Set down the full listing exactly as given. Any pictures are to be left out.

□ □ □ □

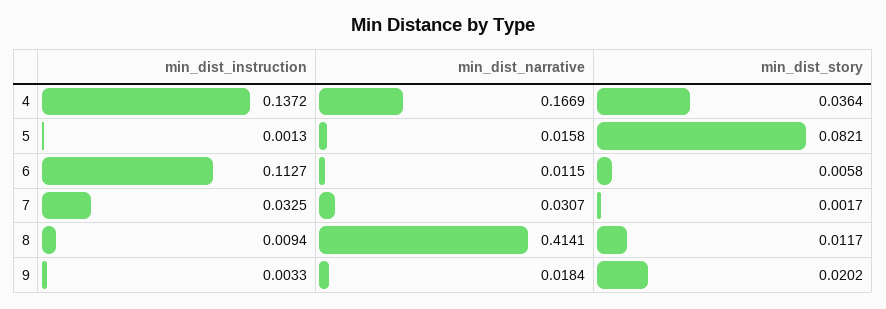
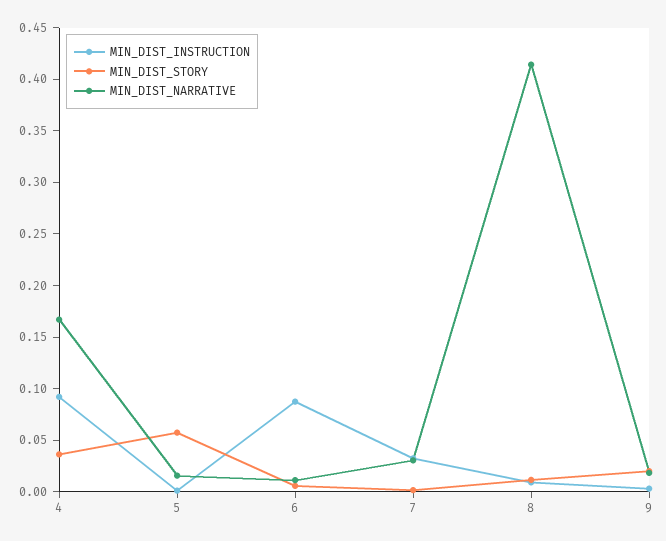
  {
    "min_dist_instruction": {
-     "4": 0.1372,
+     "4": 0.09,
      "5": 0.0013,
-     "6": 0.1127,
+     "6": 0.09,
      "7": 0.0325,
      "8": 0.0094,
      "9": 0.0033
    },
    "min_dist_narrative": {
      "4": 0.1669,
      "5": 0.0158,
      "6": 0.0115,
      "7": 0.0307,
      "8": 0.4141,
      "9": 0.0184
    },
    "min_dist_story": {
      "4": 0.0364,
-     "5": 0.0821,
+     "5": 0.06,
      "6": 0.0058,
      "7": 0.0017,
      "8": 0.0117,
      "9": 0.0202
    }
  }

□ □ □ □

§ **Exercise answer**:
  {
    "min_dist_instruction": {
-     "4": 0.1372,
+     "4": 0.09,
      "5": 0.0013,
-     "6": 0.1127,
+     "6": 0.09,
      "7": 0.0325,
      "8": 0.0094,
      "9": 0.0033
    },
    "min_dist_narrative": {
      "4": 0.1669,
      "5": 0.0158,
      "6": 0.0115,
      "7": 0.0307,
      "8": 0.4141,
      "9": 0.0184
    },
    "min_dist_story": {
      "4": 0.0364,
-     "5": 0.0821,
+     "5": 0.06,
      "6": 0.0058,
      "7": 0.0017,
      "8": 0.0117,
      "9": 0.0202
    }
  }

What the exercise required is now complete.